Die Mehrheit der Finanzmarktexpertinnen und Finanzmarktexperten begründet die höheren Inflationsprognosen im November 2022 mit den Entwicklungen der Energiepreise (rund 60 Prozent der Befragten geben dies an), den Entwicklungen der Löhne im Eurogebiet (rund 60 Prozent), dem Krieg in der Ukraine (rund 53 Prozent) und den Entwicklungen der Rohstoffpreise (ohne Energie, rund 52 Prozent). Wie in den vorherigen Umfragen bleibt die Entwicklung der Energiepreise der wichtigste Inflationstreiber. So geben knapp 37 Prozent der Befragten im November 2022 an, ihre Inflationsprognosen deswegen stark erhöht zu haben.
 Mit Blick auf die Inflationsentwicklung im Zeitraum 2022 bis 2024 bewerten die Finanzmarktexpertinnen und Finanzmarktexperten die Entwicklungen der EZB-Geldpolitik seit August 2022 recht unterschiedlich. Mit rund 37 Prozent gibt die relative Mehrheit der Befragten an, dass diese sich nicht auf ihre Inflationsprognosen ausgewirkt haben. Nach Einschätzungen von weiteren rund 26 Prozent der Befragten trägt die Geldpolitik der EZB selbst zur Inflation bei, wird also als noch zu expansiv bewertet. Die verbleibenden 33 Prozent der Befragten geben an, ihre Inflationsprognosen aufgrund der EZB-Geldpolitik-Entwicklungen nach unten korrigiert zu haben.

Über die Befragung
Der ZEW-Finanzmarkttest ist eine seit Dezember 1991 durchgeführte Umfrage, in der monatlich die Erwartungen über die Entwicklung wichtiger internationaler Volkswirtschaften erhoben werden. Derzeit sind dies Deutschland, das Eurogebiet, die Vereinigten Staaten von Amerika sowie China. Insgesamt besteht das Panel aus etwa 350 Finanzanalysten aus Banken, Versicherungen und großen Industrieunternehmen. Angesprochen werden die Experten/-innen der Finanz-, Research- und volkswirtschaftlichen Abteilungen sowie der Anlage- und Wertpapierabteilungen dieser Unternehmen. Die meisten Teilnehmer/innen kommen aus Deutschland.
 Die Finanzexpertinnen und -experten werden nach ihren Erwartungen gefragt, die sie auf einen Horizont von 6 Monaten hinsichtlich der Entwicklung der Konjunktur, der Inflationsrate, der kurz- und langfristigen Zinsen, der Aktienkurse und der Wechselkurse haben. Zusätzlich werden sie um eine Einschätzung der Ertragslage in 13 deutschen Branchen gebeten. Neben einem festen Umfrageteil werden laufend zu aktuellen Themen Sonderumfragen durchgeführt.

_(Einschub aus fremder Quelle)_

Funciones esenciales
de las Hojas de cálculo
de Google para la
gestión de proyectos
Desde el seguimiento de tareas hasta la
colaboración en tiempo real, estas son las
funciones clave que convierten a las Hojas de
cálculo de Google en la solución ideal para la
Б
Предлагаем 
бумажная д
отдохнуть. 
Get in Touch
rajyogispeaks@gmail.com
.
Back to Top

Aus den Erwartungen der Finanzmarktexperten/-innen zur Entwicklung der wirtschaftlichen Lage in Deutschland werden die ZEW-Konjunkturerwartungen berechnet, die sich als Frühindikator für die Konjunkturentwicklung („ZEW-Index“) etabliert haben. Das ZEW kommuniziert die Ergebnisse des Finanzmarkttests darüber hinaus ausführlich im monatlich erscheinenden ZEW-Finanzmarktreport.

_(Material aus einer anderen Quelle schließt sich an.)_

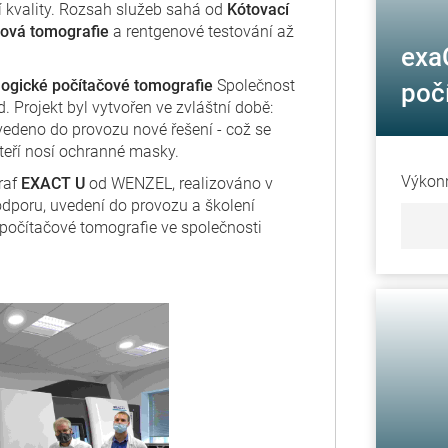
í kvality. Rozsah služeb sahá od
Kótovací
čová tomografie
a rentgenové testování až
exaC
ogické počítačové tomografie
Společnost
poč
 Projekt byl vytvořen ve zvláštní době:
edeno do provozu nové řešení - což se
teří nosí ochranné masky.
Výkonn
raf
EXACT U
od WENZEL, realizováno v
dporu, uvedení do provozu a školení
počítačové tomografie ve společnosti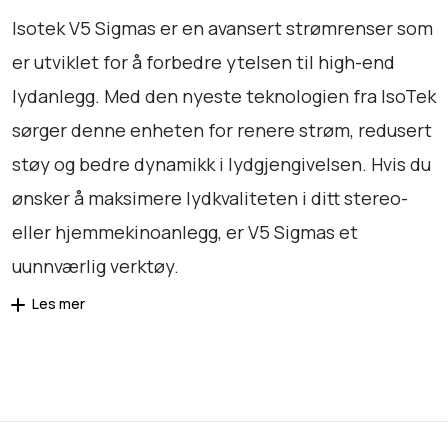
a
Isotek V5 Sigmas er en avansert strømrenser som
n
er utviklet for å forbedre ytelsen til high-end
t
lydanlegg. Med den nyeste teknologien fra IsoTek
a
l
sørger denne enheten for renere strøm, redusert
l
støy og bedre dynamikk i lydgjengivelsen. Hvis du
ønsker å maksimere lydkvaliteten i ditt stereo-
eller hjemmekinoanlegg, er V5 Sigmas et
uunnværlig verktøy.
Les mer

Über ZEW – Leibniz-Zentrum für Europäische Wirtschaftsforschung GmbH Mannheim

Das ZEW in Mannheim forscht im Bereich der angewandten und politikorientierten Wirtschaftswissenschaften und stellt der nationalen und internationalen Forschung bedeutende Datensätze zur Verfügung. Das Institut unterstützt durch fundierte Beratung Politik, Unternehmen und Verwaltung auf nationaler und europäischer Ebene bei der Bewältigung wirtschaftspolitischer Herausforderungen. Zentrale Forschungsfrage des ZEW ist, wie Märkte und Institutionen gestaltet sein müssen, um eine nachhaltige und effiziente wirtschaftliche Entwicklung der wissensbasierten europäischen Volkswirtschaften zu ermöglichen. Das ZEW wurde 1991 gegründet. Es ist Mitglied der Leibniz-Gemeinschaft. Derzeit arbeiten am ZEW Mannheim rund 200 Mitarbeiterinnen und Mitarbeiter, von denen rund zwei Drittel wissenschaftlich tätig sind.